Listed entries -
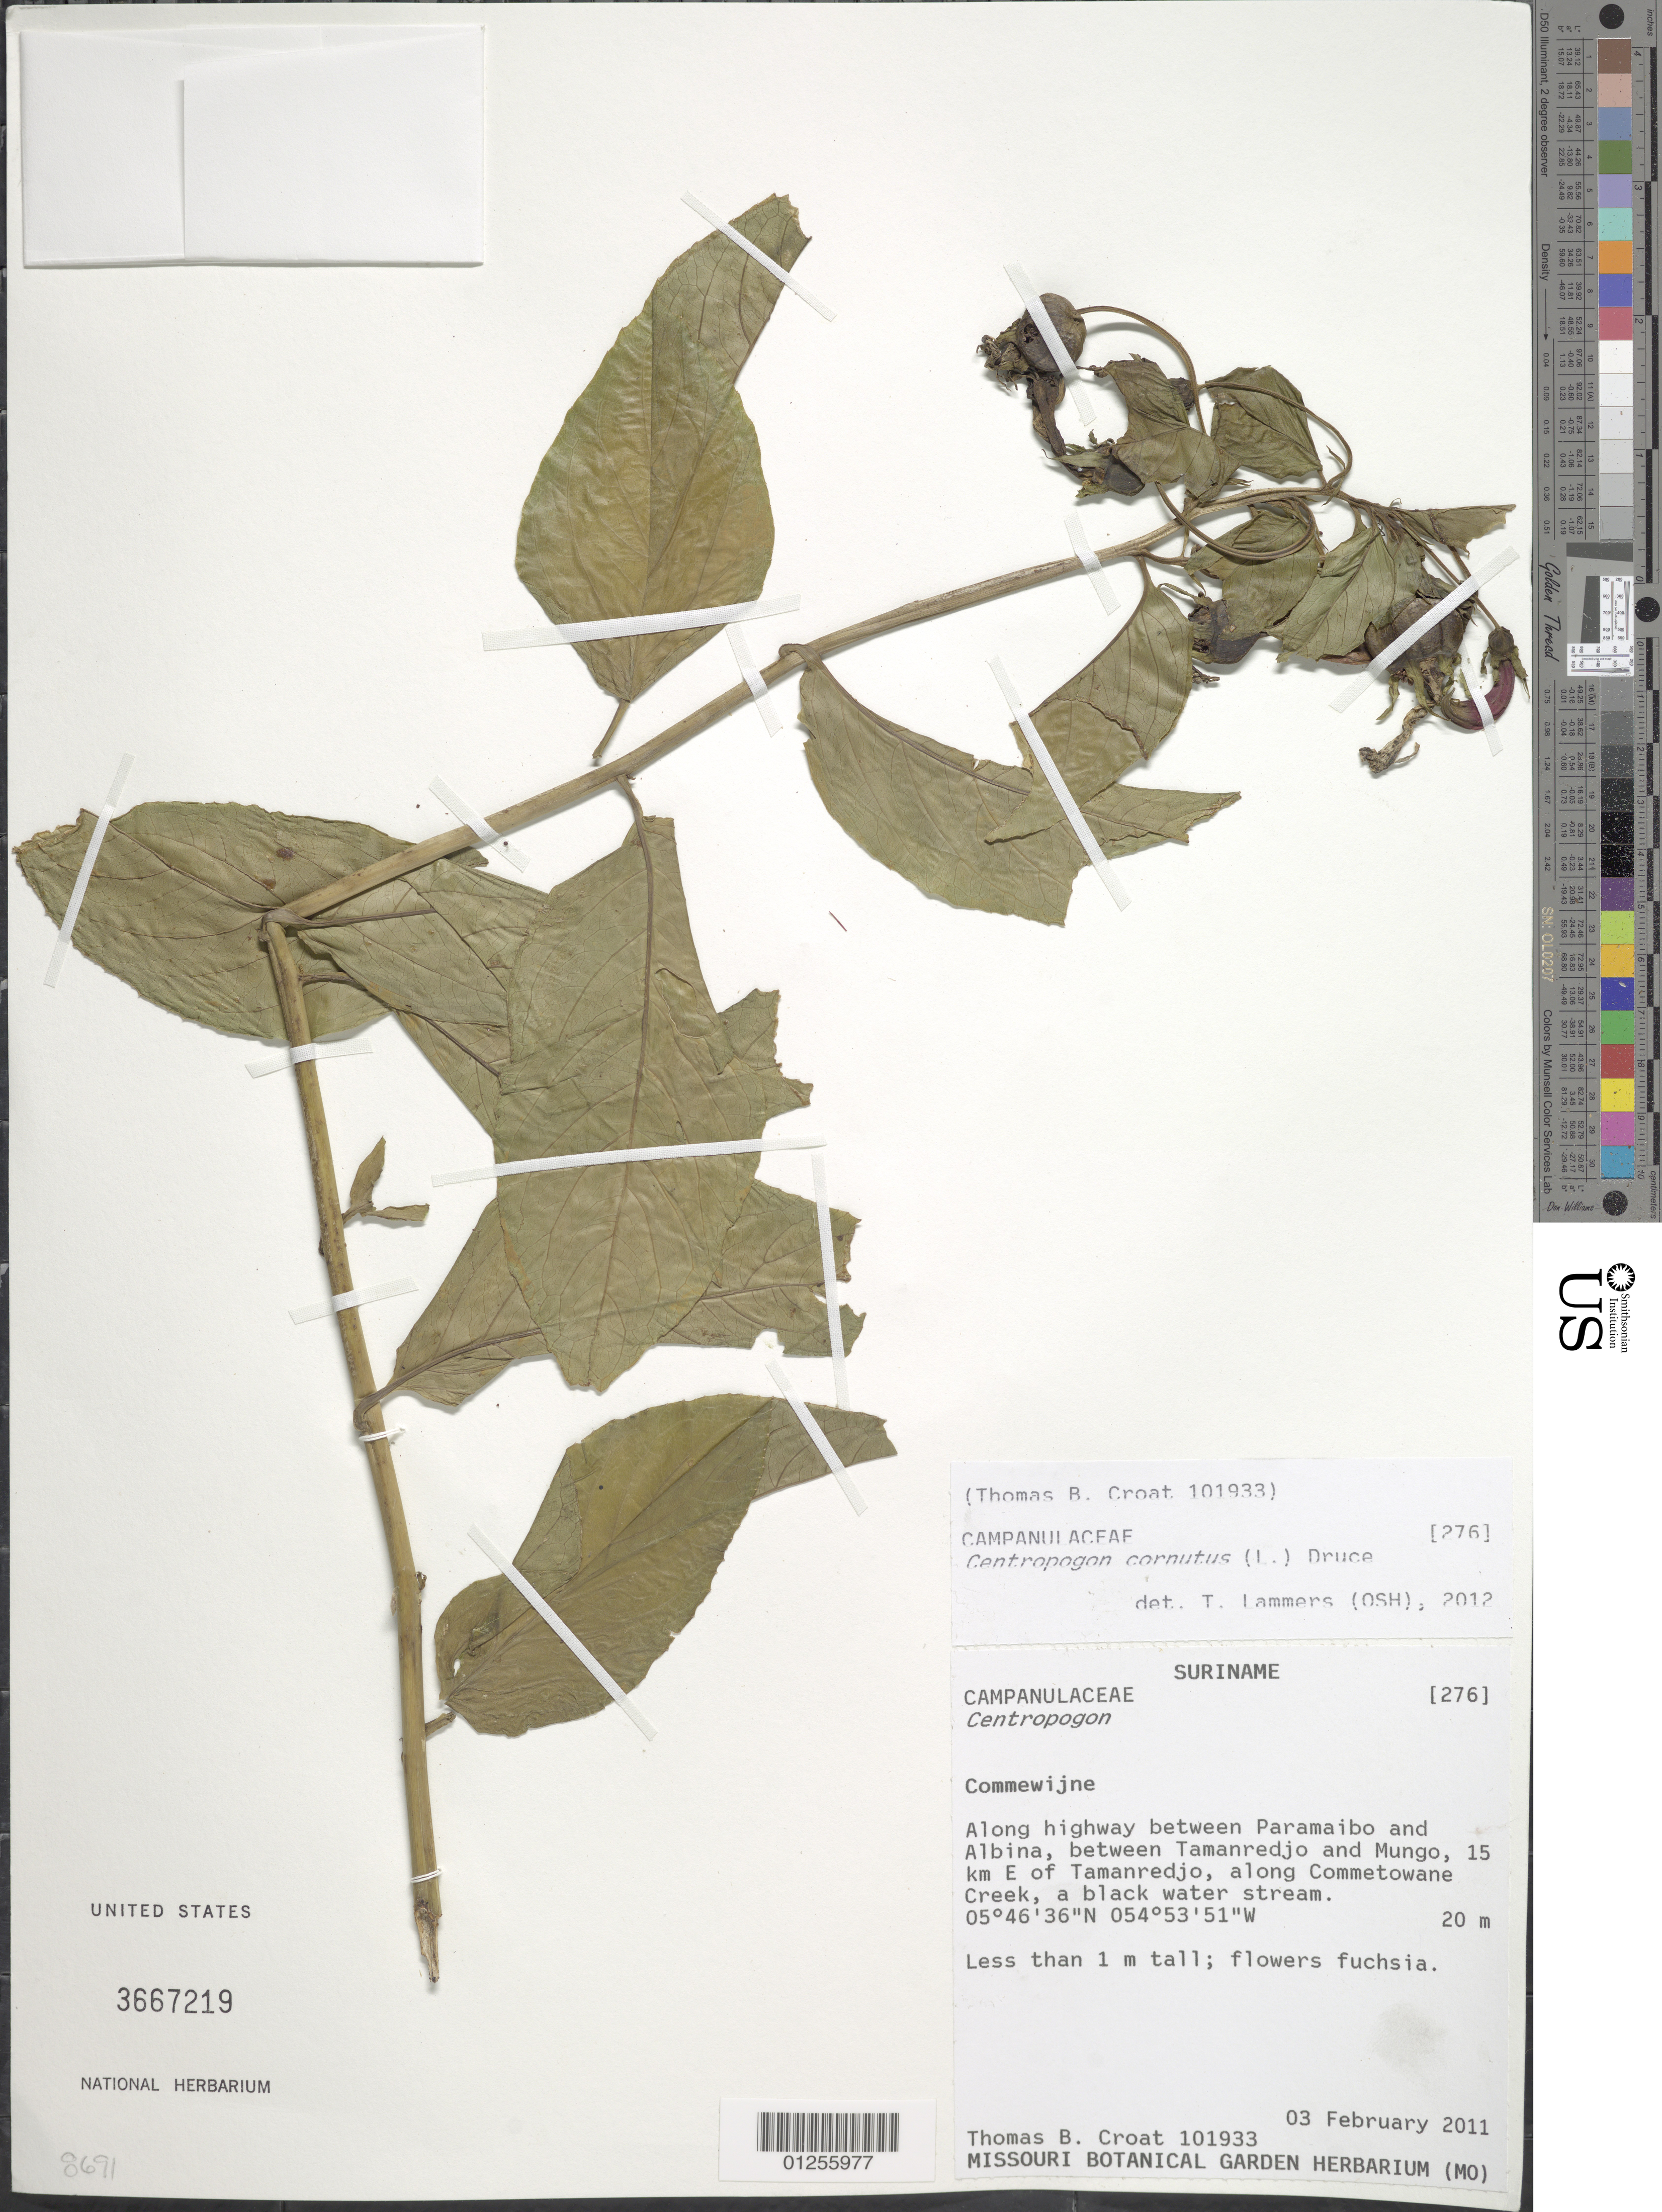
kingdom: Plantae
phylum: Tracheophyta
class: Magnoliopsida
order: Asterales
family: Campanulaceae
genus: Centropogon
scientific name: Centropogon cornutus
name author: (L.) Druce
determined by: Lammers, T. G.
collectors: T. B. Croat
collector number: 101933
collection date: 2011-02-03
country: Suriname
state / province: Commewijne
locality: Along highway between Paramaibo and Albina, between Tamanredjo and Mungo, 15 km E of Tamanrdjo, along Commetowane Creek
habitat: Along a black water stream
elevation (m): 20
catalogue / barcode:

Requirements - Give the lines of the material as a JSON list of strings, one string per line, with blank lines and pictures left out.

Exercise answer -
[
  "kingdom: Plantae",
  "phylum: Tracheophyta",
  "class: Magnoliopsida",
  "order: Asterales",
  "family: Campanulaceae",
  "genus: Centropogon",
  "scientific name: Centropogon cornutus",
  "name author: (L.) Druce",
  "determined by: Lammers, T. G.",
  "collectors: T. B. Croat",
  "collector number: 101933",
  "collection date: 2011-02-03",
  "country: Suriname",
  "state / province: Commewijne",
  "locality: Along highway between Paramaibo and Albina, between Tamanredjo and Mungo, 15 km E of Tamanrdjo, along Commetowane Creek",
  "habitat: Along a black water stream",
  "elevation (m): 20",
  "catalogue / barcode:"
]